Parameters [1] are set but it still don't show up with highlighted text for non-Latin characters. In general, you should not try to implement a workaround since MW should handle this situation out of the box. People might or might not ask about this, but it would be a good idea to talk to one of the responsible MW developers or sphinx developers on what reasons it could be that this isn't working as supposed to. As far I could tell from the available documentation, it is not really clear who is responsible for the MW search interface and this makes it a bit difficult to ask for specific assistance. Anyhow you might want to consider and implement a debug function, so that in those unclear cases one has a chance to see what comes from sphinx and what goes into MW in order to pinpoint any malfunctions or misconfiguration. [1] $wgSphinxSearchMWHighlighter = true; $wgAdvancedSearchHighlighting = true;
Fixed in r96735 - search terms were not split properly. $wgSphinxSearchMWHighlighter is not used anymore, but you should probably still set $wgAdvancedSearchHighlighting to true.

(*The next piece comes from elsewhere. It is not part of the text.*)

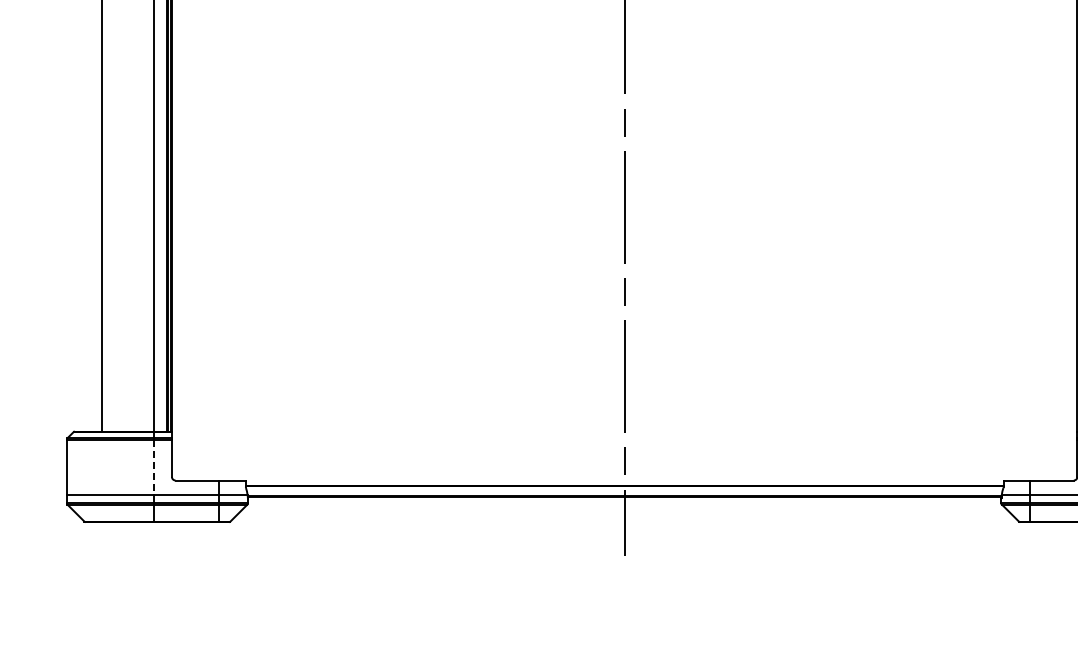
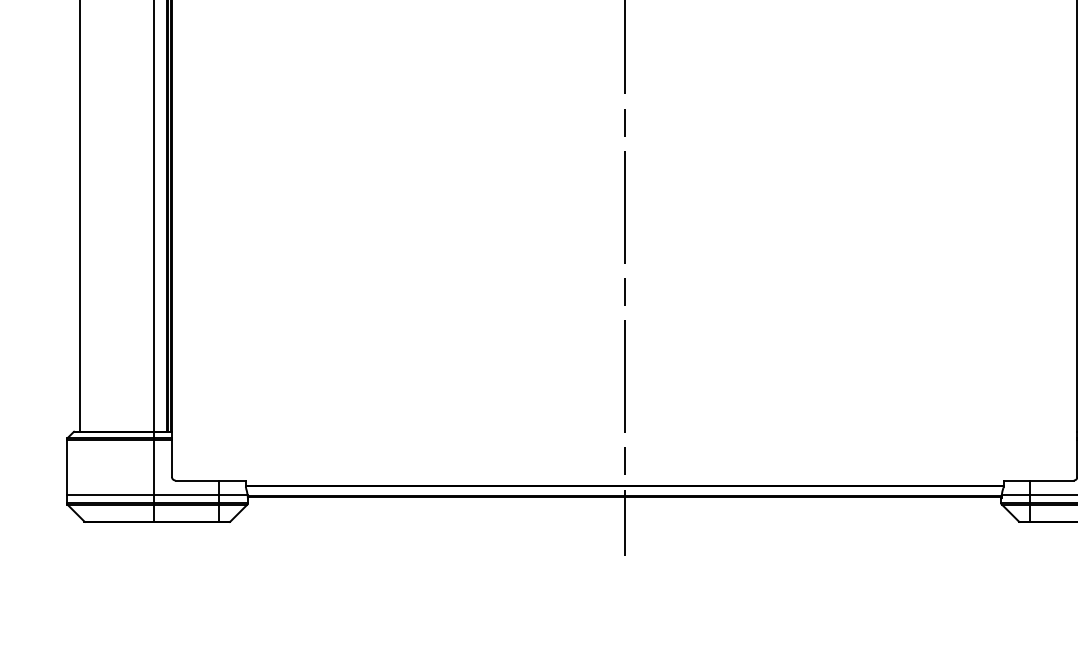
line at (101, 216) position: (101, 216) -> (79, 216)
line at (153, 467): dashed -> solid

Created attachment 9050 [details] Display of Japanese search result after r96768 changes Even with the r96768 changes, one can see that in the result display, 34 hits for the term ビジネス, but only one term is highlighted in red.
Created attachment 9051 [details] Compare highlighting after r96768 changes As seen in this attachment, highlighting has changed dramatically between r96711 (before) and r96768(after). The results are the same but the highlighting are totally different.

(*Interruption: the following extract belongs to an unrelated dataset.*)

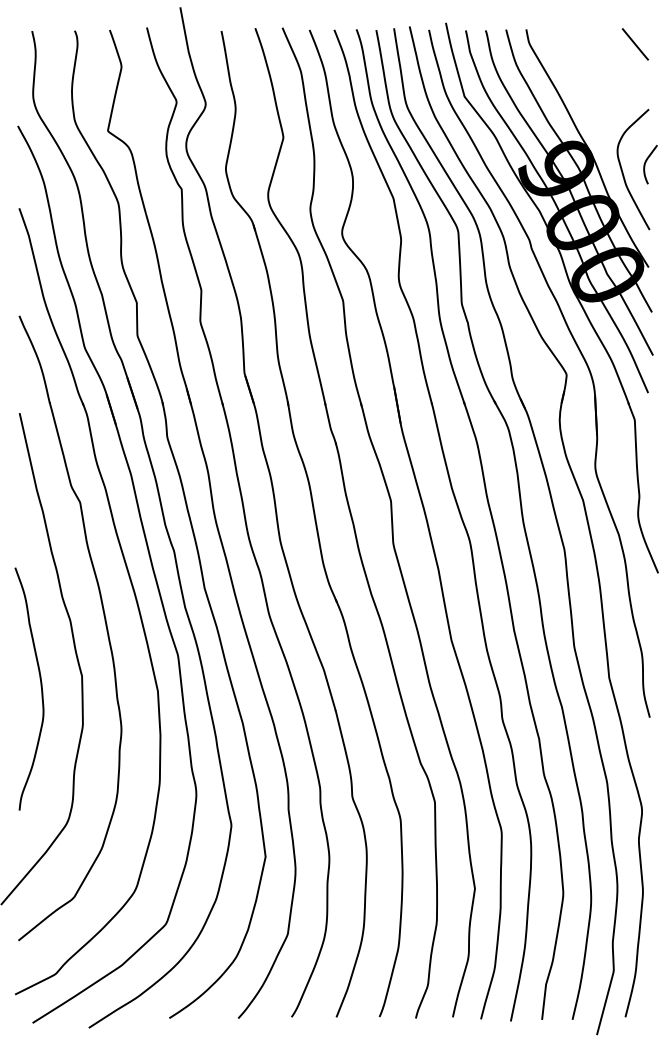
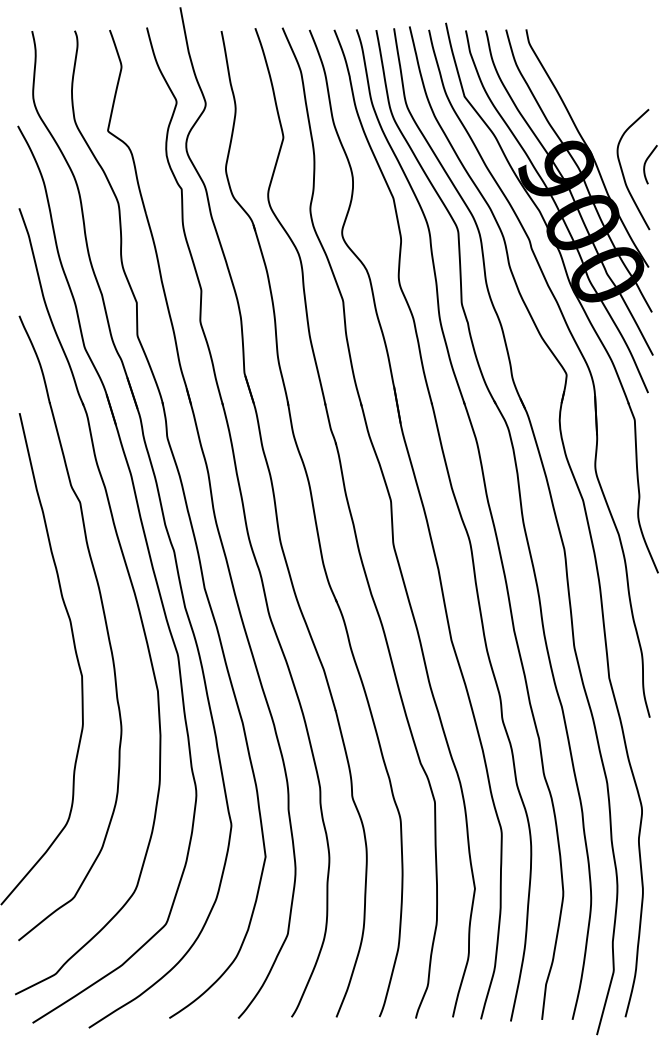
line at (635, 44): present -> none
curve at (40, 686): present -> none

(In reply to comment #4) > Even with the r96768 changes, one can see that in the result display, 34 hits > for the term ビジネス, but only one term is highlighted in red. The result it does highlight is the one where term appears after non-Japanese text, which means it is probably caused by http://www.mediawiki.org/wiki/Manual:$wgSearchHighlightBoundaries - according to that page this var should be empty for CJK languages. Not sure how would that affect mixed wikis, though...
(In reply to comment #5) Is r96768 (after) screenshot with $wgAdvancedSearchHighlighting = true?
In all test cases described here $wgAdvancedSearchHighlighting = true; is set in LocalSettings.php.
It turns out the advanced search highlighting does not work well when matches are found via Sphinx. It could be something else I am doing wrong, but here is what I did for now: In r96821 I made MW highlighting optional via $wgSphinxSearchMWHighlighter again, and brought back a slightly improved version of sphinx-based highlighter. Please try these two options: 1. $wgSphinxSearchMWHighlighter = false; 2. $wgSphinxSearchMWHighlighter = true; $wgAdvancedSearchHighlighting = false;
I am resolving since there was no feedback since Sep. 2011. If it still does not work, please reopen the issue.